Another option would be to make lots of useless junk images and fill your image folder with them. They might leave you alone if they get lots of junk.
Now for my conspiracy theory… maybe it’s lots of alarmists constantly viewing your pages with the intent of eating up all your bandwidth to get you off the net.
Skeptical–
Bandwidth is not the main issue.
The trap writes the ip address to the .htaccess page and serves up a 403-forbidden access page. Put a tranparent .gif at the bottom of the page and link to to the trap. Set your robots.txt file to exlude the trap.
Any bot that uses robots.txt properly will avoid the trap, the ones that ignore it, will follow the link into the trap. The trap writes the ip address to a block list in.
Every now and then you take the list of ip’s from the .htaccess file and add it to your server iptable blocklist (server’s blocklist, doesnt even let the ip address even read the website) or Cloudflare if they let you.
Stilgar–
I can’t ban by IP using .htaccess at my blog because I use cloudflare.
I’m effectively doing the same thing by banning at cloudflare not .htaccess. But my methos isn’t a honeypot because that doesn’t catch stuff. When IPs do certain things, I tell cloudflare to ban them.
The difficulty with the “trap” method is that the worst of bots don’t fall into the trap. If I put a gif on the page ever single IP hits that. I do, however, have honeytraps on this very page. A few bots fall into that and get reported to project Honeypot.
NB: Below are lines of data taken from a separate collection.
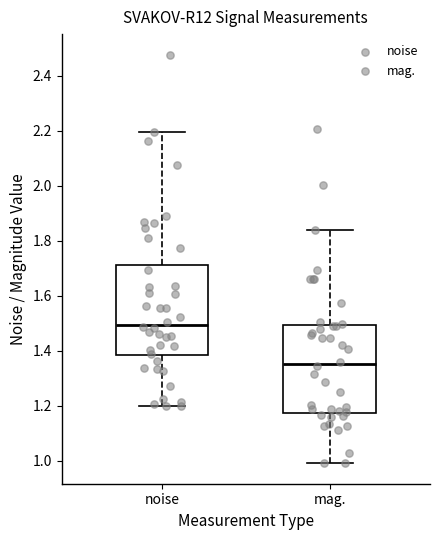

Reading left to right, read every box against the y-axis: the position of its median line, the range the box covers, and the ends of its whiskers. The values are not printed on the chart, so give them approximately, as read against the axis.

noise: median 1.50, box 1.38 to 1.72, whiskers 1.20 to 2.20
mag.: median 1.36, box 1.18 to 1.50, whiskers 1.00 to 1.84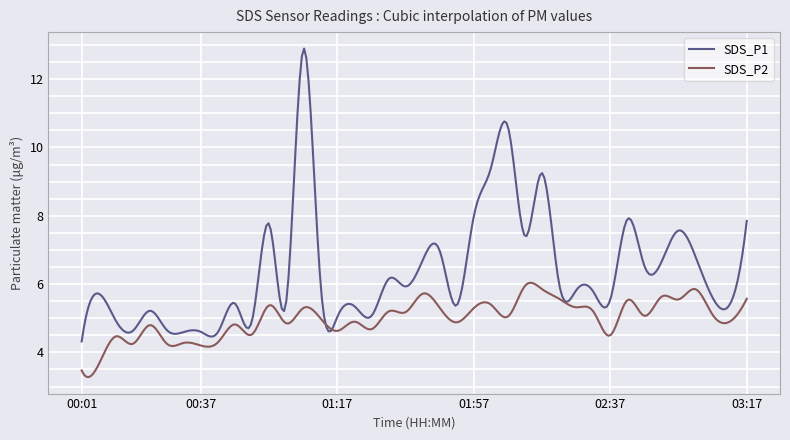

How many lines are shown in the chart?

2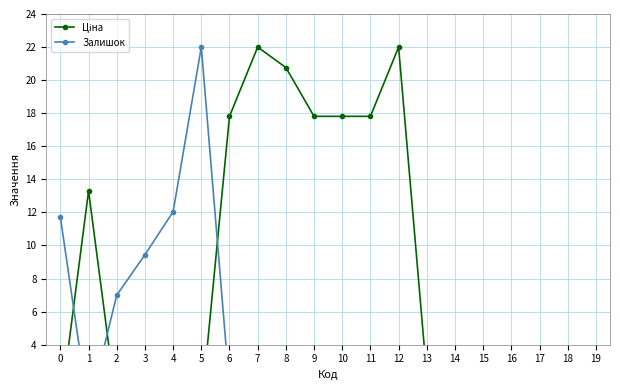

At how many categories does at least one series exceed 8?

12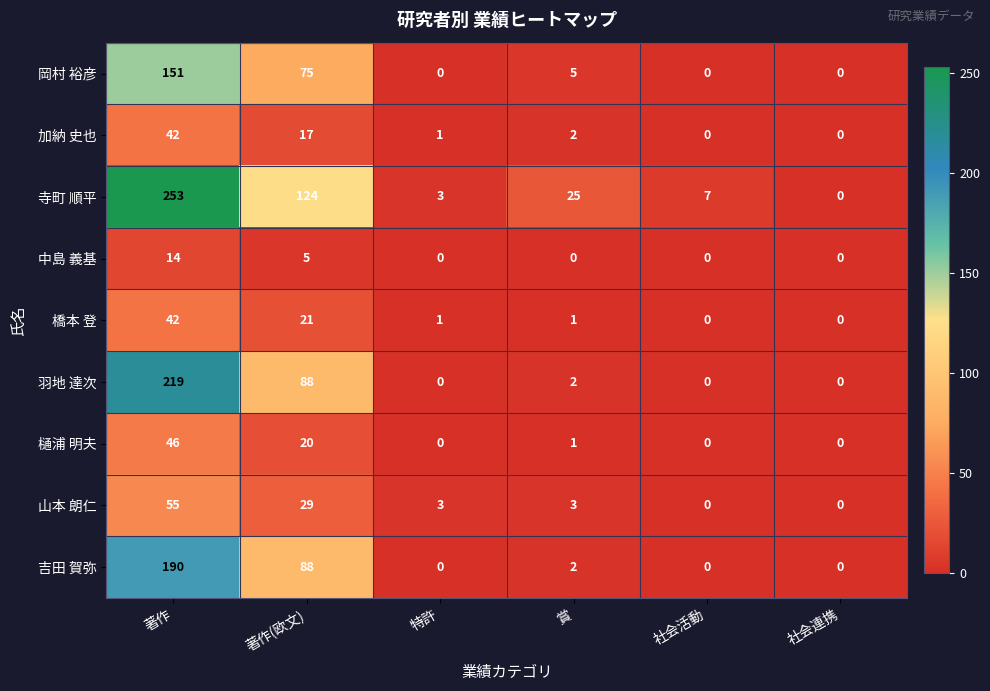

Between 賞 and 社会活動, which series saw the biggest shift?

寺町 順平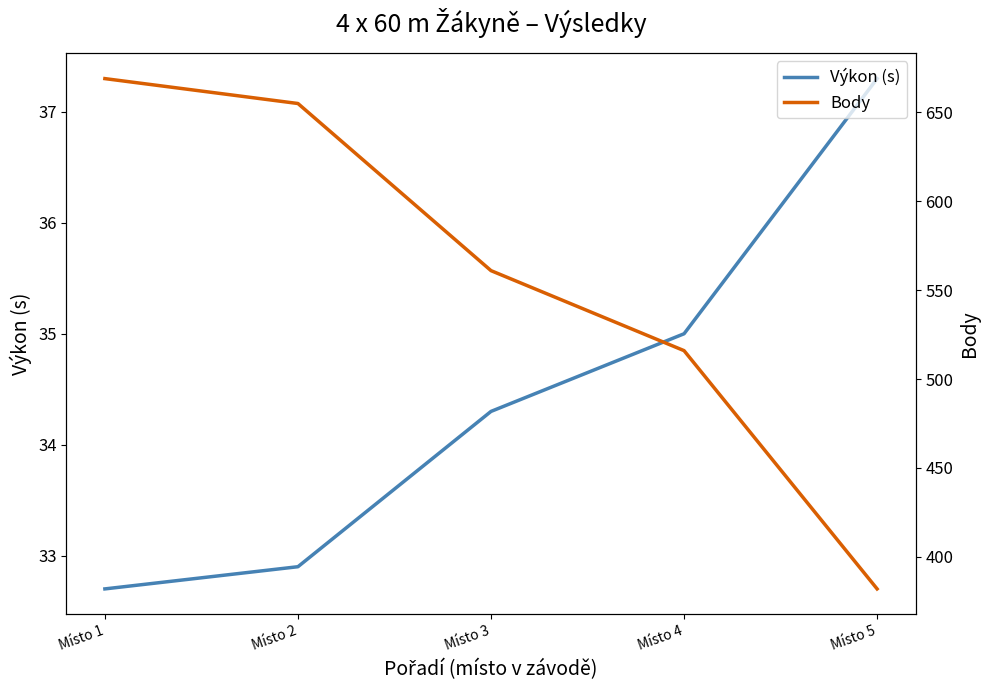

What are all the series names shown in the legend?

Výkon (s), Body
But at most 1% of the things trying to crack fall into that pot.
Unfortunately, the “UK” issue would have the same problems with a honeypot as with the cloudflare issue.
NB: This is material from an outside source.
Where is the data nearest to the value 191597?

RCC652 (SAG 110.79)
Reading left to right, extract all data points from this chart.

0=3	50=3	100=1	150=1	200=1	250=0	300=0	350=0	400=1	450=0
How can you get banned with a banning notice which has an IP address completely different from the one which shows up on your router? Also, how can the banning notice show an IP address different from that shown by sites which will pick up your data and display it, when this last gives an address the same as the router?
I don’t understand technically how that can happen.
On the UK, are you saying that the BT network gives the identical IP address to multiple people at the same time? This is not just reassigning the dynamic address? How does that work?
Michel, the British Telecoms (BT) core/backbone in the UK is an ATM network, not an IP network. ATM networks can appear as a ‘cloud’ or black -box setup, where traffic enters or leaves the network without there being any indication of intermediate paths traversed. In a sense, a ‘self-routing’ network for the data being transmitted. (The above is a VERY broad brush)
So at the edge of the BT network, where it connects to the ‘rest of the world’ at various points, it can happen that the IP address of that edge router or switch gets reported as the IP address of a whole bunch of users on the BT network. i.e. the edge router appears as a proxy server.
In a similar way, all the machines on many home broadband setups will appear to the world as if they all have the dynamic IP address of the broadband modem/router, because of NAT being implemented. Or the problems that arise in Voice over IP networks because a phone or the gateway server is behind such a NAT config.
Chuckles –
Thanks for your explanation.
I too was a bit baffled when Lucia was trying to work out why I was getting banned about 7 times a day. I gave Lucia my IP address, and of course it was completely different from the one that cloudflare said it was banning. I was truly flummoxed.
Now I’m just further aware of my technical ignorance 🙂
Chuckles, thanks for that – I was trying to work out why I was being randomly banned, and had determined that the IP Cloudfare was reporting as mine was somewhere in the path from me to the Blackboard when the problem went away. So thanks for the final jigsaw piece!